Da giorni la storia di Luigi, il neonato abbandonato in una culla termica a Bari con un biglietto da parte dei genitori “non possiamo crescerlo. Ti vorremo sempre bene”, sta facendo il giro d’Italia. Il piccolo sta bene e il tribunale per i minori di Bari ha nominato il primario del reparto di Neonatologia del Policlinico di Bari, Nicola Laforgia, tutore legale del neonato. Toccherà poi sempre ai giudici decidere se lasciare il piccolo, nato lo scorso 10 luglio, in ospedale o in una struttura esterna in attesa dell’affido.

Nel frattempo si è scatenato un tam tam enorme, sui giornali, sui social, ovunque. Si è espresso anche il sindaco pronto ad aiutare la famiglia, il Comune , le istituzioni tutte e anche il prete che l’ha trovato si è messo a disposizione. La gente scrive attonita, non ci sta – anche comprensibilmente – a tanta separazione. Si domanda come sia possibile rintracciarli, scrive sperando che leggano e che sappiano che gli aiuti arriveranno. Vorrebbero tutti un finale diverso.

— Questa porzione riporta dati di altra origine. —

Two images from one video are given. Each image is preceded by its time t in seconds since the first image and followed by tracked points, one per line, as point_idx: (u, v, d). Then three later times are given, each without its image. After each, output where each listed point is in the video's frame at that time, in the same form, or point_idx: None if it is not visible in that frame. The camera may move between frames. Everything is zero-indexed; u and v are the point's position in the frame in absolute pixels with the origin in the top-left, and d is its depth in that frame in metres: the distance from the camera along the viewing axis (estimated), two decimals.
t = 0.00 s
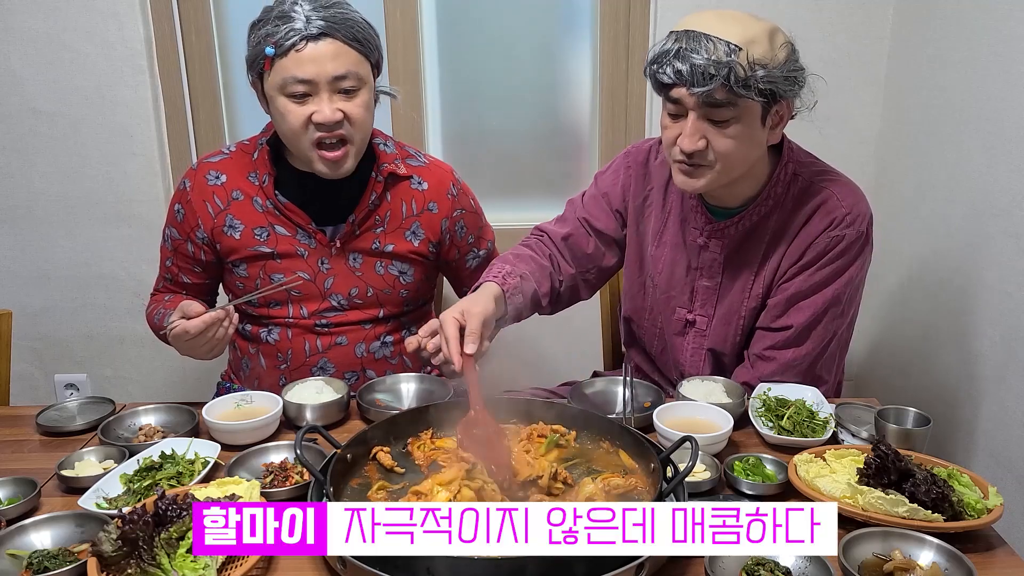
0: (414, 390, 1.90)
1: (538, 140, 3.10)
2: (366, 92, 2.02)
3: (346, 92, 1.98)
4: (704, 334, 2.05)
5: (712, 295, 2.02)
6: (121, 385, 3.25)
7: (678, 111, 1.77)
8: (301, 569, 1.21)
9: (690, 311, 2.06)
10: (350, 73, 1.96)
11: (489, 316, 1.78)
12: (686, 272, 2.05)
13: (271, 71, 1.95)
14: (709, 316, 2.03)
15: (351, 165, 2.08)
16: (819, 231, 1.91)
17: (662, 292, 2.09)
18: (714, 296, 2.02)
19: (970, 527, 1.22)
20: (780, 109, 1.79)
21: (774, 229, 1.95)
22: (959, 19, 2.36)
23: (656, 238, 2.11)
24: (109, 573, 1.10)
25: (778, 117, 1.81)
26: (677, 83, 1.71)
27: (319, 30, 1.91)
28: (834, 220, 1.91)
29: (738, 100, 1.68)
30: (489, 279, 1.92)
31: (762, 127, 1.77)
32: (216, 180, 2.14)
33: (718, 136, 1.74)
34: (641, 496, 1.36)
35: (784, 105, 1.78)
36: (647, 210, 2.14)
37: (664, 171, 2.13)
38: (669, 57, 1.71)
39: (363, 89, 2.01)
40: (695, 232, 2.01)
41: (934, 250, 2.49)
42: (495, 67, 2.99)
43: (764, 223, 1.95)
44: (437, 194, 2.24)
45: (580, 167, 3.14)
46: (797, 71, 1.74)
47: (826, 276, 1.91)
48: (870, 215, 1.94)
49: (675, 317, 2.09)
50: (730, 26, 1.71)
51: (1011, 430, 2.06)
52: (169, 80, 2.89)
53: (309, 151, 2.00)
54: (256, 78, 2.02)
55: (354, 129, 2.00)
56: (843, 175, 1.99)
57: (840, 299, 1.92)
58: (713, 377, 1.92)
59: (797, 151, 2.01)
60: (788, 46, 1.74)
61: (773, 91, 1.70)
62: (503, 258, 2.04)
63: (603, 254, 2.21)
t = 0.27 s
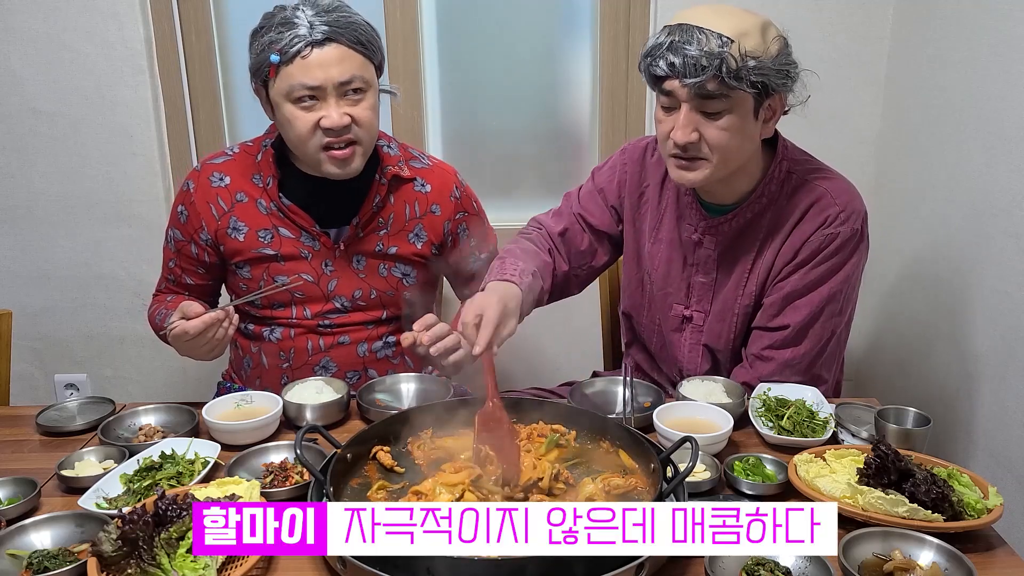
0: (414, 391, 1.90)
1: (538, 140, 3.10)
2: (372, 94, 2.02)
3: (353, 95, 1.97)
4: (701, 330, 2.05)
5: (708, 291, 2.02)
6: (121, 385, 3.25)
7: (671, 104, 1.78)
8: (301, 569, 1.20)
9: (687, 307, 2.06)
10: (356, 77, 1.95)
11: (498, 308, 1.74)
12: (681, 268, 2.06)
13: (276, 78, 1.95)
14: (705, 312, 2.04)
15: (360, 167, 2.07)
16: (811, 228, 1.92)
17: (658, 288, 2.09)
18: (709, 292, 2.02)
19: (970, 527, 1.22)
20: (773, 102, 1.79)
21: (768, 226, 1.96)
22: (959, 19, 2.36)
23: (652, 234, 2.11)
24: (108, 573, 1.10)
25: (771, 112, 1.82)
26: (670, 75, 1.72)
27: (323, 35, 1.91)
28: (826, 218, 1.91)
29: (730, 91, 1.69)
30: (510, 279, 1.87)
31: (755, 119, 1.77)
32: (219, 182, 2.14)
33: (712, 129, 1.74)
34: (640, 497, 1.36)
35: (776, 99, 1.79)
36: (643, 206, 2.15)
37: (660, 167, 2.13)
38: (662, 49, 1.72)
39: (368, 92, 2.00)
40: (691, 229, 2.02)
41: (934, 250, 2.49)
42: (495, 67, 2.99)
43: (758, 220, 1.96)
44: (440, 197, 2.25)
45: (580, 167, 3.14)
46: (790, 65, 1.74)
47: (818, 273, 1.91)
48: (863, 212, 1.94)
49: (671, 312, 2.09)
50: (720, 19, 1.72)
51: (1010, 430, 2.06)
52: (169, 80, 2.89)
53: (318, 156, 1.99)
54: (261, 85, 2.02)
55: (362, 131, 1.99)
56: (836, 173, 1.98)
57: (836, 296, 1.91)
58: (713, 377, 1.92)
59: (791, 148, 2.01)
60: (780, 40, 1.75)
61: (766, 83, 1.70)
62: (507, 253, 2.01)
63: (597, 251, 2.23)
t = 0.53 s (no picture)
0: (414, 390, 1.90)
1: (538, 140, 3.10)
2: (384, 93, 2.02)
3: (366, 95, 1.97)
4: (701, 318, 2.05)
5: (707, 280, 2.02)
6: (121, 385, 3.25)
7: (678, 111, 1.76)
8: (301, 569, 1.20)
9: (686, 296, 2.06)
10: (369, 77, 1.95)
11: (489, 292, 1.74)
12: (679, 258, 2.06)
13: (289, 82, 1.94)
14: (705, 300, 2.04)
15: (375, 167, 2.07)
16: (808, 216, 1.92)
17: (657, 279, 2.09)
18: (707, 282, 2.02)
19: (970, 527, 1.22)
20: (773, 91, 1.79)
21: (764, 214, 1.96)
22: (959, 19, 2.36)
23: (650, 225, 2.11)
24: (108, 573, 1.10)
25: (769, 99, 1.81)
26: (677, 85, 1.69)
27: (335, 36, 1.90)
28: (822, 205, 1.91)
29: (739, 91, 1.69)
30: (506, 264, 1.93)
31: (758, 111, 1.78)
32: (226, 183, 2.14)
33: (723, 130, 1.74)
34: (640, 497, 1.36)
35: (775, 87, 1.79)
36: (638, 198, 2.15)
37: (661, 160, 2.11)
38: (663, 60, 1.70)
39: (381, 92, 2.01)
40: (687, 219, 2.02)
41: (934, 249, 2.49)
42: (495, 66, 2.99)
43: (754, 208, 1.96)
44: (445, 197, 2.26)
45: (581, 166, 3.14)
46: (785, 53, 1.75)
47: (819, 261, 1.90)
48: (858, 199, 1.94)
49: (671, 303, 2.08)
50: (714, 20, 1.70)
51: (1010, 430, 2.06)
52: (169, 80, 2.89)
53: (335, 158, 1.99)
54: (272, 91, 2.01)
55: (377, 131, 2.00)
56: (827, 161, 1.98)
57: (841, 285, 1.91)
58: (713, 377, 1.92)
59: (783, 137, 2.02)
60: (772, 30, 1.76)
61: (770, 76, 1.70)
62: (505, 244, 2.05)
63: (598, 244, 2.22)
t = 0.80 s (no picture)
0: (413, 390, 1.90)
1: (538, 139, 3.10)
2: (394, 92, 2.02)
3: (376, 93, 1.98)
4: (707, 306, 2.05)
5: (708, 267, 2.03)
6: (120, 385, 3.24)
7: (666, 108, 1.75)
8: (301, 568, 1.20)
9: (688, 287, 2.06)
10: (379, 77, 1.95)
11: (486, 303, 1.70)
12: (677, 250, 2.05)
13: (299, 82, 1.94)
14: (708, 287, 2.04)
15: (386, 167, 2.08)
16: (823, 182, 1.92)
17: (656, 272, 2.08)
18: (711, 267, 2.02)
19: (970, 527, 1.22)
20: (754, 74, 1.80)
21: (764, 190, 1.96)
22: (959, 19, 2.36)
23: (642, 222, 2.10)
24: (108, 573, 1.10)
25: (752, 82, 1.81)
26: (662, 82, 1.70)
27: (345, 36, 1.90)
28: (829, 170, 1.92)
29: (724, 80, 1.69)
30: (504, 273, 1.87)
31: (743, 95, 1.79)
32: (231, 184, 2.13)
33: (713, 119, 1.74)
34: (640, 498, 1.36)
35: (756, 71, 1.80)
36: (628, 197, 2.13)
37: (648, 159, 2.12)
38: (646, 60, 1.69)
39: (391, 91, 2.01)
40: (682, 210, 2.03)
41: (934, 249, 2.49)
42: (495, 65, 2.99)
43: (749, 187, 1.96)
44: (449, 196, 2.26)
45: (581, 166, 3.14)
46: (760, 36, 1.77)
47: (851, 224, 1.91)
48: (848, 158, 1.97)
49: (673, 295, 2.07)
50: (691, 15, 1.71)
51: (1011, 430, 2.06)
52: (168, 80, 2.88)
53: (346, 157, 2.00)
54: (282, 92, 2.00)
55: (388, 129, 2.00)
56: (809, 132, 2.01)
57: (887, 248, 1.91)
58: (713, 377, 1.92)
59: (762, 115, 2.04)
60: (743, 19, 1.77)
61: (751, 61, 1.71)
62: (503, 253, 1.99)
63: (592, 246, 2.18)
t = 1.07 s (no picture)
0: (413, 390, 1.90)
1: (538, 139, 3.10)
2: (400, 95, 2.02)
3: (382, 95, 1.97)
4: (706, 301, 2.05)
5: (706, 261, 2.04)
6: (120, 385, 3.24)
7: (653, 102, 1.75)
8: (301, 568, 1.20)
9: (688, 283, 2.07)
10: (386, 79, 1.96)
11: (513, 320, 1.68)
12: (675, 247, 2.06)
13: (305, 84, 1.93)
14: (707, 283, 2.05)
15: (392, 169, 2.07)
16: (809, 161, 1.94)
17: (655, 270, 2.09)
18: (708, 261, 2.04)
19: (970, 527, 1.22)
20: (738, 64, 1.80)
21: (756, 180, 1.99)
22: (959, 19, 2.36)
23: (638, 222, 2.11)
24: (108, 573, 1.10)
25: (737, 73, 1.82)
26: (648, 76, 1.69)
27: (350, 38, 1.90)
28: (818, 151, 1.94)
29: (709, 69, 1.69)
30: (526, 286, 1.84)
31: (729, 84, 1.78)
32: (238, 186, 2.13)
33: (701, 108, 1.74)
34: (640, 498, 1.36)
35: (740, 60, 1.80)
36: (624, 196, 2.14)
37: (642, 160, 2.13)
38: (631, 55, 1.69)
39: (398, 93, 2.01)
40: (677, 207, 2.04)
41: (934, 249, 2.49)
42: (494, 64, 2.99)
43: (741, 177, 1.99)
44: (455, 196, 2.26)
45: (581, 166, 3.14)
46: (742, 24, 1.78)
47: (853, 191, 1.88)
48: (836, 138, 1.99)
49: (673, 292, 2.08)
50: (673, 8, 1.71)
51: (1011, 430, 2.06)
52: (169, 80, 2.88)
53: (352, 159, 2.00)
54: (288, 94, 2.00)
55: (393, 131, 2.00)
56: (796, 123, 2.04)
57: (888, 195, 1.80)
58: (713, 377, 1.92)
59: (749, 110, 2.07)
60: (724, 9, 1.78)
61: (735, 49, 1.71)
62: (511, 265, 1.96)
63: (592, 252, 2.16)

Ciò nonostante la famiglia non esce fuori e forse è così difficile per noi pensare che non vogliano essere raggiunti. Forse, e dico forse, è ora di smetterla di volerla ritrovare a tutti i costi ed è ora di pensare che la maternità e la paternità vanno oltre la sfera biologica e che si può cercare in altri cuori l’amore per quel bimbo.

Ma soprattutto è ora di capire che gli aiuti dati a monte servono di più che gli aiuti promessi dopo, perché nel frattempo si è fatto i conti con quel senso di inadeguatezza, impotenza e frustrazione così difficile da scardinare. Tanto da rendere un riavvicinamento doloroso quanto un abbandono.